I'm not sure how many people suffer from this, but I am absolutely paralyzed by choice.
I've had to train myself to make arbitrary choices just to get anything done. People who know me well know that when confronted with a mostly trivial choice (like where to go for dinner), I simply choose one option, with no rhyme or reason. Part of this is because I think people usually already know what they want beneath the layers of pro/con analysis. When a friend is struggling between two relatively equal options, I will boldly declare "Option A!". Typically the response I get is either "yeah, let's do that!", or "no, I want to do the other one!". The response is rarely continued indecision.

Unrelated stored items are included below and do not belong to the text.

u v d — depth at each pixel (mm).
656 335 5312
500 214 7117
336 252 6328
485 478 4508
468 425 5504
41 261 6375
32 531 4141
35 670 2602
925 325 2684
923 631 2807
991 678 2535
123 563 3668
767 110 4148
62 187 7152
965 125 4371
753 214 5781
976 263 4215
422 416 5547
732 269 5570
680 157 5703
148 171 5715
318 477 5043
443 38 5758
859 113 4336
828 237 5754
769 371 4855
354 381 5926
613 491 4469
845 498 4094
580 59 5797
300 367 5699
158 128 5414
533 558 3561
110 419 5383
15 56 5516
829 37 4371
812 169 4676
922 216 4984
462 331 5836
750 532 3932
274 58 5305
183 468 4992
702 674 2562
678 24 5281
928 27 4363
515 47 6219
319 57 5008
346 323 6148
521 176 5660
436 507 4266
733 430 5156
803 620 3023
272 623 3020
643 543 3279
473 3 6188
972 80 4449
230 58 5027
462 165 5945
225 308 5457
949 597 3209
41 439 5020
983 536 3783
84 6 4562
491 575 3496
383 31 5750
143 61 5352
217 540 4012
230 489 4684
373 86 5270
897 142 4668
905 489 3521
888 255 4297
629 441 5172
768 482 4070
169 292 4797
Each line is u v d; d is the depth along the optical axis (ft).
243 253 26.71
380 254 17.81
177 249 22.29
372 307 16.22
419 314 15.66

But the other reason I make an arbitrary choice is that it's impracticle to do extended decision analysis on every trivial decision. My natural inclination is to figure out all the tradeoffs offered by each of my options, and try to make the right decision. But the consequences of making the incorrect dinner choice are negligible compared to the amount of time you'd have to spend making the "right" choice- particularly in matters of taste, where there is no obvious definition for the "right" choice.
But my indicision extends a lot further than this. I went to a drive through the other day, and my total was $8.40. I gave the guy a $10 bill, a quarter, a dime, and a nickle. He came back and gave me two $1 bills and a nickle. I looked at him confused. He said "you gave me a quarter and two dimes". I knew this wan't the case, but after a few seconds of arguing, I just gave up (he was positive he owed me 5 cents, and it didn't seem worth it to keep arguing). But as I was pulling out, I got to thinking about my relative certainty that I gave him a dime and a nickle, not two dimes. Could I be wrong? Absolutely I could. I've done stupid things like that in the past, not looking closely enough at what I was doing. I was 99% sure of myself when I first gave him the change, but I was somewhere between 90% and 95% sure I was right after he argued with me. So far, so good- I got some new input and updated my bayesian priors. It just so happens that I trust myself a lot more than I trust random-drive-through-guy.
But then I got to thinking on how much I would bet on the fact that I gave him a dime and a nickle. Would I bet $100? Or $1000? Or my whole life's savings? I realized that, even though I felt very sure I was correct, I still wouldn't bet any amount of money that I wouldn't be totally fine with losing. When I did my decision analysis, I cared a lot more about the difference between the end states than I did about the liklihood of each of these states actually happening. I cared about my maximum gain and maximum loss a lot more than I cared about my expected value.
My point is that, while I tend to implicitly trust my own intuitions when it comes to claiming truth, I tend to doubt them quite a bit when it comes to acting on truth. When I have to make a substantive choice based on my beliefs (a choice that involves actual risk and reward), I find that the very presence of someone telling me I'm wrong with absolute conviction is enough to confuse my decision making engine. It seems that I just tell myself I'm 95% sure- but my actions say otherwise.
I suspect you know where this is going, but I'll finish the thought anyways. The parallels between this and religion are pretty obvious. We're bombarded on all sides by people telling us they know the truth- entirely, completely, almost comically assured that they are correct- and each of these people is pulling us in a different direction. Any confidence I had in my conclusions evaporates as soon as I meet another (seemingly reasonable) person who believes quite the opposite.
I find that I can pick my way through this minefield much better on matters of fact (the historical nature of the old testament, for example) than I can on matters of personal experience. Our reason is so colored by our experience that its difficult to say which religion is even being reasonable, much less which, if any, is right. Religion tell me that this is the point where faith takes over. Science tells me (and my own natural inclination is) that a retreat to faith in the face of uncertainty is the surest path to being wrong.